We’re having a much-appreciated sunny day today, so I took advantage of the now ever-so-rare daylight to snap some photos of my sweater-in progress. They ended up a bit overexposed, but really anything that captures the brightness of the light brings a smile to my face, so overexposed photos are just fine by me.
I thought it might be fun to give y’all some behind-the-scenes rambling about my design process for the latest sweater I’m working on. I’m still not 100% sure everything’s going to come together nicely, but either way, it’s fun to talk about the choices I’m making along the way to creating a new sweater.
I decided awhile ago that I really wanted a squishy, comfy, grey shawl-collared cardigan, one that would work with a lot of the skirts and dresses that I wear and take some of the load off my poor Vahtralehed (which is currently my only handknit cardigan and thus sees more wear than it really ought to). I thought that garter rib would be a perfect choice for a squishy cardigan, so I started swatching…
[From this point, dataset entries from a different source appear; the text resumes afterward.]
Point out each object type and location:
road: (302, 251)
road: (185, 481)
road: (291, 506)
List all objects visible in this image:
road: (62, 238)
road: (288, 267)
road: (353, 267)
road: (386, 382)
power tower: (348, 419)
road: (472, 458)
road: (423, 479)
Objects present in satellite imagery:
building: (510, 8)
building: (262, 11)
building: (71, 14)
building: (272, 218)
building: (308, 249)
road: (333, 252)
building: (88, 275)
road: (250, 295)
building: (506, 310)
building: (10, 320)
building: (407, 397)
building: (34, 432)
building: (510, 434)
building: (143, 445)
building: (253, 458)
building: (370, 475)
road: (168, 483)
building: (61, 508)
I knew from the start that I wanted to use Eco Wool; it’s my second-favorite yarn (behind Beaverslide), and I have quite a large stash of it, so it was the perfect choice. I ended up getting a nice texture on size 9 needles, so after that it was time to do some math using my stitch gauge of 4sts/inch. I’m about 34″ around at the bust (though that’s mostly ribcage, not so much bust!), and I wanted this cardigan to have a little bit of ease, so I calculated my cast-on number aiming for 35.5-36″. Of course, I actually ended up casting on the number of stitches I normally would for a 34″ sweater, since I intend to have around 1.5-2″ of button band taking up some space on the front; I’ll make sure to take that into account when I place the sleeves, later, so that I don’t end up with wonkiness between the width of the front vs. the back.
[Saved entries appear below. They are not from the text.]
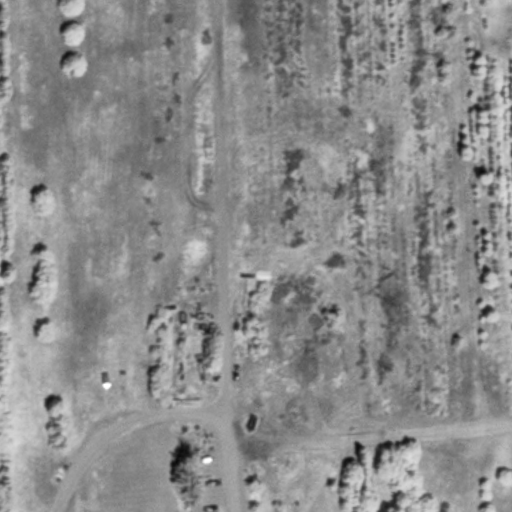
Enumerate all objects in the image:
road: (214, 203)
road: (115, 432)
road: (220, 459)
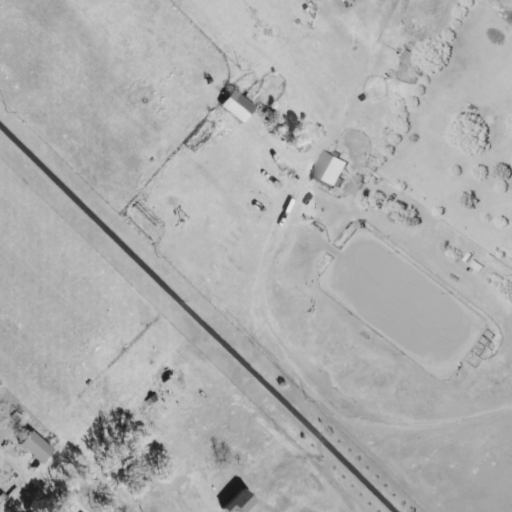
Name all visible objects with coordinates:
building: (238, 106)
building: (239, 107)
building: (331, 169)
building: (333, 170)
building: (356, 186)
building: (358, 188)
road: (197, 319)
road: (330, 368)
building: (173, 385)
building: (37, 448)
building: (239, 503)
building: (236, 506)
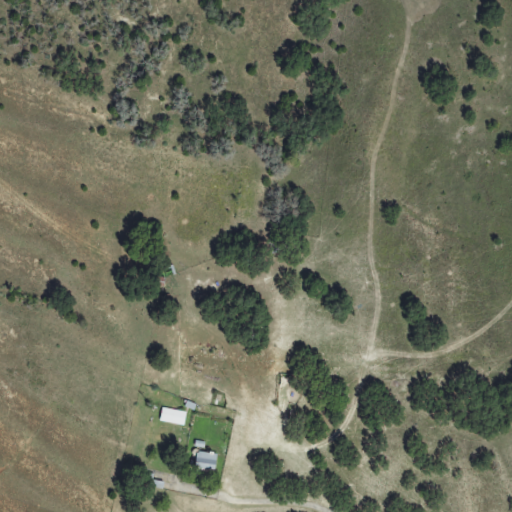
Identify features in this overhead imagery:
building: (202, 464)
road: (276, 501)
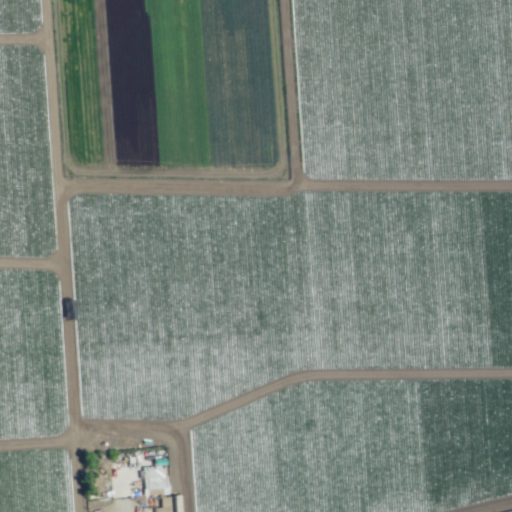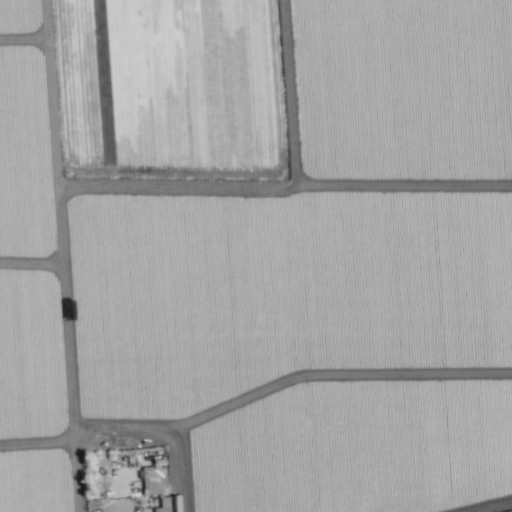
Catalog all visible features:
crop: (256, 256)
building: (152, 480)
road: (126, 508)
I began with a tubular cast-on (my favorite!), and knit 2 inches of 1×1 rib before switching to garter rib; I just hadn’t really liked the look of the edge I got when I started with garter rib after the tubular cast-on, so decided a bit of a switch at the hem would be nice. The next decision I needed to make was what to do with the waist-shaping. Since I want to add pockets to the fronts later on, I decided I’d try out placing all of the shaping on the back of the sweater, in princess-seam-style columns:
I think this will end up being a really good choice, since I’m a bit more curvy from behind than from the front (which I’ve always found rather odd, but I guess bodies are just weird like that!), and this will help the cardigan to hug the curve in my back rather than bunch up. I created the waist-shaping using double-decreases, so that I could maintain the columns of garter rib – this meant that I was decreasing 4 stitches each decrease row, just as I would if I were decreasing at the sides, but all of the decreases were focused at the back.
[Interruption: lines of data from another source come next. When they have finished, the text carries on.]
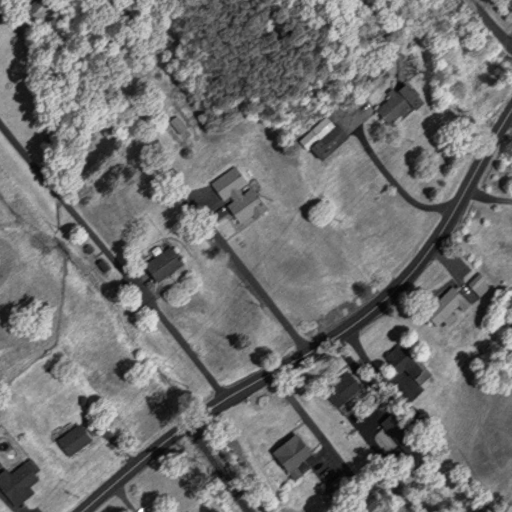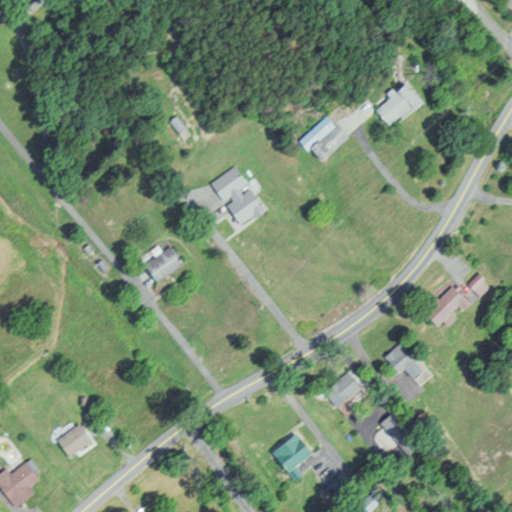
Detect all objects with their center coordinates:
road: (488, 22)
building: (404, 103)
building: (341, 133)
building: (240, 195)
road: (111, 259)
building: (166, 263)
building: (481, 283)
building: (449, 305)
road: (326, 342)
building: (405, 358)
building: (345, 388)
building: (404, 432)
building: (76, 439)
building: (297, 450)
building: (20, 482)
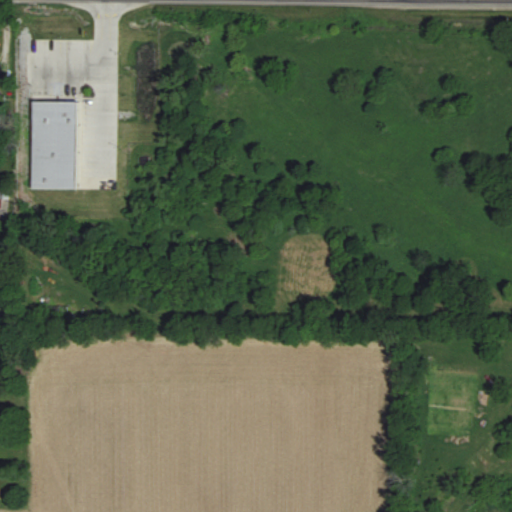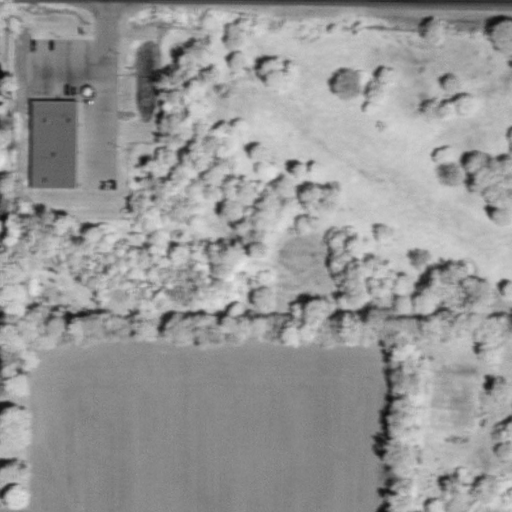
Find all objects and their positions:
road: (106, 17)
building: (0, 44)
road: (68, 61)
parking lot: (82, 99)
road: (106, 102)
building: (54, 135)
building: (57, 146)
road: (6, 207)
road: (5, 439)
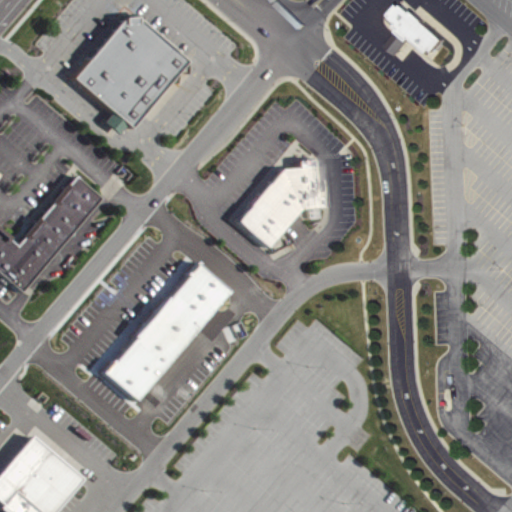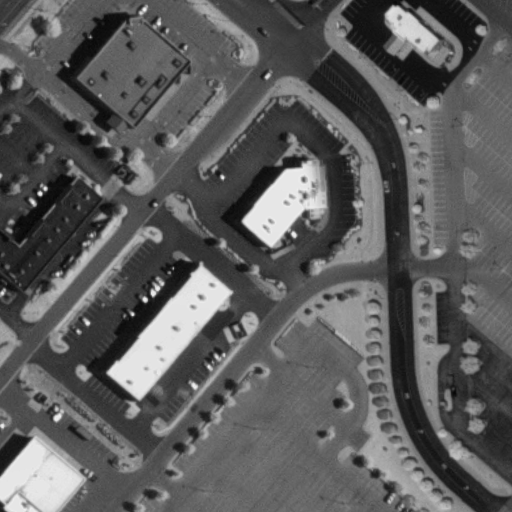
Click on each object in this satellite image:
road: (149, 0)
road: (4, 5)
road: (496, 12)
road: (18, 21)
parking lot: (133, 27)
building: (412, 29)
building: (421, 31)
road: (19, 55)
road: (493, 67)
building: (124, 69)
building: (131, 73)
road: (19, 91)
road: (177, 97)
road: (481, 109)
road: (86, 111)
building: (117, 127)
parking lot: (40, 152)
road: (77, 154)
road: (320, 154)
road: (17, 157)
parking lot: (249, 158)
road: (246, 161)
road: (285, 163)
road: (483, 171)
road: (267, 173)
road: (268, 174)
road: (31, 178)
road: (332, 181)
building: (306, 182)
road: (160, 187)
road: (248, 197)
building: (285, 204)
building: (268, 205)
road: (239, 209)
road: (218, 221)
road: (483, 224)
road: (370, 227)
building: (42, 230)
parking lot: (477, 234)
building: (46, 238)
road: (396, 243)
road: (453, 247)
road: (59, 248)
road: (461, 266)
road: (298, 278)
road: (17, 322)
road: (485, 336)
road: (237, 361)
road: (299, 385)
road: (486, 394)
road: (222, 441)
parking lot: (282, 441)
road: (328, 445)
road: (163, 480)
road: (355, 483)
road: (309, 499)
Once I’d gotten the waist-shaping finished, I needed to decide where to start decreasing at the front edges to create the sort of wide v-neck shape that I’d need for the base of my shawl-collar. I did this by finding the point on my own body where I wanted the sides to start sloping away from each other, and then starting my decreases when the sweater reached that length, again using double-decreases to maintain my garter columns. I’m spacing those decreases fairly far apart, since I don’t want the slope to be too steep.
At this point, I’ve got about 3 more inches to knit on the body, and then it’ll be time to knit sleeves, which I’ll be knitting in the round up to the underarm before joining them to the body and finishing with seamless set-in sleeves at the yoke. It’ll be interesting to switch from doing garter-rib flat to doing it in the round!